◆ Assignment ◆
Your answer must be the full set of entries, repeated exactly.
Dataset excerpts: Begin
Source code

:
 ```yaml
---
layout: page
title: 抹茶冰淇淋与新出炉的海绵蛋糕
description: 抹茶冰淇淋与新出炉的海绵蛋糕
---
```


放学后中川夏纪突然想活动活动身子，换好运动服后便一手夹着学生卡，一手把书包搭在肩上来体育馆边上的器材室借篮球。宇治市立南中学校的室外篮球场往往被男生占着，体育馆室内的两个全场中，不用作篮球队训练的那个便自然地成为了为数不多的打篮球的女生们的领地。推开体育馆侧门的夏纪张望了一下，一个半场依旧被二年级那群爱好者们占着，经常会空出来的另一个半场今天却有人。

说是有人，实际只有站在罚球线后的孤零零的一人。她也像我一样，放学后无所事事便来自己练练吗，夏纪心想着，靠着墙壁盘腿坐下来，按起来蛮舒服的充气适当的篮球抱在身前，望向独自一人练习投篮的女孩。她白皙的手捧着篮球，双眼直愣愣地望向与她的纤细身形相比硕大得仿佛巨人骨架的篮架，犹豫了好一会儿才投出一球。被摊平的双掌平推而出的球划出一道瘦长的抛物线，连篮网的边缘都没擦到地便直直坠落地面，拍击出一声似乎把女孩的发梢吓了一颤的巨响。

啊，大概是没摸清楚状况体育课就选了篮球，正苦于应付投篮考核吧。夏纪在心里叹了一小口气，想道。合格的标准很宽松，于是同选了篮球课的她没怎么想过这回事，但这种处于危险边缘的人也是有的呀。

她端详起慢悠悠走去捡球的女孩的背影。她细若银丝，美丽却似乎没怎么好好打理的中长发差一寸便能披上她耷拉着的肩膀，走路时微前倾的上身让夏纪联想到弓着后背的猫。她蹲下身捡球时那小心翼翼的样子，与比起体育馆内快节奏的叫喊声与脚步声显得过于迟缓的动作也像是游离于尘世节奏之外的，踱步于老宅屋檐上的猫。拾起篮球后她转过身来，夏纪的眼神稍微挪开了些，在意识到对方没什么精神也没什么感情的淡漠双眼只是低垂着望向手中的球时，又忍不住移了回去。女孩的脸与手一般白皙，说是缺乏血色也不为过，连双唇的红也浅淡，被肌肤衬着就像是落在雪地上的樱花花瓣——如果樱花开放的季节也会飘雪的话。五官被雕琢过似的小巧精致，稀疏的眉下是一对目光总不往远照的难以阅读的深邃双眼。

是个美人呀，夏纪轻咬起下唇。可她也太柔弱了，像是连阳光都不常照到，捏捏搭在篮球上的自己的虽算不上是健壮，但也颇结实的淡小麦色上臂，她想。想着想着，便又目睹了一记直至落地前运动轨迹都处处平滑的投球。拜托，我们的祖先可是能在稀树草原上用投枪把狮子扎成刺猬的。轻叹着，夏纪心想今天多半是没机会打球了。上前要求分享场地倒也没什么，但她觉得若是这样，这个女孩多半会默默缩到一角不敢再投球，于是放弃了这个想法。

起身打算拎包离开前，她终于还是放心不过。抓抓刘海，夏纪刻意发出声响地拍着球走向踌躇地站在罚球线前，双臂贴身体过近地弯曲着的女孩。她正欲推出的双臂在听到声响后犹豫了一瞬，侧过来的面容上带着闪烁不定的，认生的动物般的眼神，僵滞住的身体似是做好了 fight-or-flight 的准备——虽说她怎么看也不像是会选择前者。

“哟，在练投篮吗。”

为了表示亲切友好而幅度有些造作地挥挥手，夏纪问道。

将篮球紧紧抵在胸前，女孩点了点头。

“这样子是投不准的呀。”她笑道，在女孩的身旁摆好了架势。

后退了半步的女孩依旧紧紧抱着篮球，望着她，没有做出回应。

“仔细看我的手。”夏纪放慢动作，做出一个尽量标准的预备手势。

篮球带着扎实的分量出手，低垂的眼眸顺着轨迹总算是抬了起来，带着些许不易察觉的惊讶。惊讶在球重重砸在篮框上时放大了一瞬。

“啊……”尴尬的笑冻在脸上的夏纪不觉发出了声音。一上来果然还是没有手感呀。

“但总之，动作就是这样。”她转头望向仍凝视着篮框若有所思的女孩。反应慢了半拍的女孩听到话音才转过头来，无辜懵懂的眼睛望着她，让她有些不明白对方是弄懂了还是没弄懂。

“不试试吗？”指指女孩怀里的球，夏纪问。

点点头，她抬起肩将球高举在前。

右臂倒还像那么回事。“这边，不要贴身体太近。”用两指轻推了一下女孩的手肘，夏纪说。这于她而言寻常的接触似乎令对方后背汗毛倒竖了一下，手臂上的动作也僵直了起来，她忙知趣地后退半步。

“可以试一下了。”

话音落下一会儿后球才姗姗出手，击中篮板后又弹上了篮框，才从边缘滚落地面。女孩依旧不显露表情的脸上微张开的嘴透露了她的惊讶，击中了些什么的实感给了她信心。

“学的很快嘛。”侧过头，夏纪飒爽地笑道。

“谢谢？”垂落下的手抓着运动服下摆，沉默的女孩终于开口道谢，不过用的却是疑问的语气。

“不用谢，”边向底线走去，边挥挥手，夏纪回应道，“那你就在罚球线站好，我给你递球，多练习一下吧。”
Dataset excerpts: End
◆ Reply to the exercise ◆
Source code

:
 ```yaml
---
layout: page
title: 抹茶冰淇淋与新出炉的海绵蛋糕
description: 抹茶冰淇淋与新出炉的海绵蛋糕
---
```


放学后中川夏纪突然想活动活动身子，换好运动服后便一手夹着学生卡，一手把书包搭在肩上来体育馆边上的器材室借篮球。宇治市立南中学校的室外篮球场往往被男生占着，体育馆室内的两个全场中，不用作篮球队训练的那个便自然地成为了为数不多的打篮球的女生们的领地。推开体育馆侧门的夏纪张望了一下，一个半场依旧被二年级那群爱好者们占着，经常会空出来的另一个半场今天却有人。

说是有人，实际只有站在罚球线后的孤零零的一人。她也像我一样，放学后无所事事便来自己练练吗，夏纪心想着，靠着墙壁盘腿坐下来，按起来蛮舒服的充气适当的篮球抱在身前，望向独自一人练习投篮的女孩。她白皙的手捧着篮球，双眼直愣愣地望向与她的纤细身形相比硕大得仿佛巨人骨架的篮架，犹豫了好一会儿才投出一球。被摊平的双掌平推而出的球划出一道瘦长的抛物线，连篮网的边缘都没擦到地便直直坠落地面，拍击出一声似乎把女孩的发梢吓了一颤的巨响。

啊，大概是没摸清楚状况体育课就选了篮球，正苦于应付投篮考核吧。夏纪在心里叹了一小口气，想道。合格的标准很宽松，于是同选了篮球课的她没怎么想过这回事，但这种处于危险边缘的人也是有的呀。

她端详起慢悠悠走去捡球的女孩的背影。她细若银丝，美丽却似乎没怎么好好打理的中长发差一寸便能披上她耷拉着的肩膀，走路时微前倾的上身让夏纪联想到弓着后背的猫。她蹲下身捡球时那小心翼翼的样子，与比起体育馆内快节奏的叫喊声与脚步声显得过于迟缓的动作也像是游离于尘世节奏之外的，踱步于老宅屋檐上的猫。拾起篮球后她转过身来，夏纪的眼神稍微挪开了些，在意识到对方没什么精神也没什么感情的淡漠双眼只是低垂着望向手中的球时，又忍不住移了回去。女孩的脸与手一般白皙，说是缺乏血色也不为过，连双唇的红也浅淡，被肌肤衬着就像是落在雪地上的樱花花瓣——如果樱花开放的季节也会飘雪的话。五官被雕琢过似的小巧精致，稀疏的眉下是一对目光总不往远照的难以阅读的深邃双眼。

是个美人呀，夏纪轻咬起下唇。可她也太柔弱了，像是连阳光都不常照到，捏捏搭在篮球上的自己的虽算不上是健壮，但也颇结实的淡小麦色上臂，她想。想着想着，便又目睹了一记直至落地前运动轨迹都处处平滑的投球。拜托，我们的祖先可是能在稀树草原上用投枪把狮子扎成刺猬的。轻叹着，夏纪心想今天多半是没机会打球了。上前要求分享场地倒也没什么，但她觉得若是这样，这个女孩多半会默默缩到一角不敢再投球，于是放弃了这个想法。

起身打算拎包离开前，她终于还是放心不过。抓抓刘海，夏纪刻意发出声响地拍着球走向踌躇地站在罚球线前，双臂贴身体过近地弯曲着的女孩。她正欲推出的双臂在听到声响后犹豫了一瞬，侧过来的面容上带着闪烁不定的，认生的动物般的眼神，僵滞住的身体似是做好了 fight-or-flight 的准备——虽说她怎么看也不像是会选择前者。

“哟，在练投篮吗。”

为了表示亲切友好而幅度有些造作地挥挥手，夏纪问道。

将篮球紧紧抵在胸前，女孩点了点头。

“这样子是投不准的呀。”她笑道，在女孩的身旁摆好了架势。

后退了半步的女孩依旧紧紧抱着篮球，望着她，没有做出回应。

“仔细看我的手。”夏纪放慢动作，做出一个尽量标准的预备手势。

篮球带着扎实的分量出手，低垂的眼眸顺着轨迹总算是抬了起来，带着些许不易察觉的惊讶。惊讶在球重重砸在篮框上时放大了一瞬。

“啊……”尴尬的笑冻在脸上的夏纪不觉发出了声音。一上来果然还是没有手感呀。

“但总之，动作就是这样。”她转头望向仍凝视着篮框若有所思的女孩。反应慢了半拍的女孩听到话音才转过头来，无辜懵懂的眼睛望着她，让她有些不明白对方是弄懂了还是没弄懂。

“不试试吗？”指指女孩怀里的球，夏纪问。

点点头，她抬起肩将球高举在前。

右臂倒还像那么回事。“这边，不要贴身体太近。”用两指轻推了一下女孩的手肘，夏纪说。这于她而言寻常的接触似乎令对方后背汗毛倒竖了一下，手臂上的动作也僵直了起来，她忙知趣地后退半步。

“可以试一下了。”

话音落下一会儿后球才姗姗出手，击中篮板后又弹上了篮框，才从边缘滚落地面。女孩依旧不显露表情的脸上微张开的嘴透露了她的惊讶，击中了些什么的实感给了她信心。

“学的很快嘛。”侧过头，夏纪飒爽地笑道。

“谢谢？”垂落下的手抓着运动服下摆，沉默的女孩终于开口道谢，不过用的却是疑问的语气。

“不用谢，”边向底线走去，边挥挥手，夏纪回应道，“那你就在罚球线站好，我给你递球，多练习一下吧。”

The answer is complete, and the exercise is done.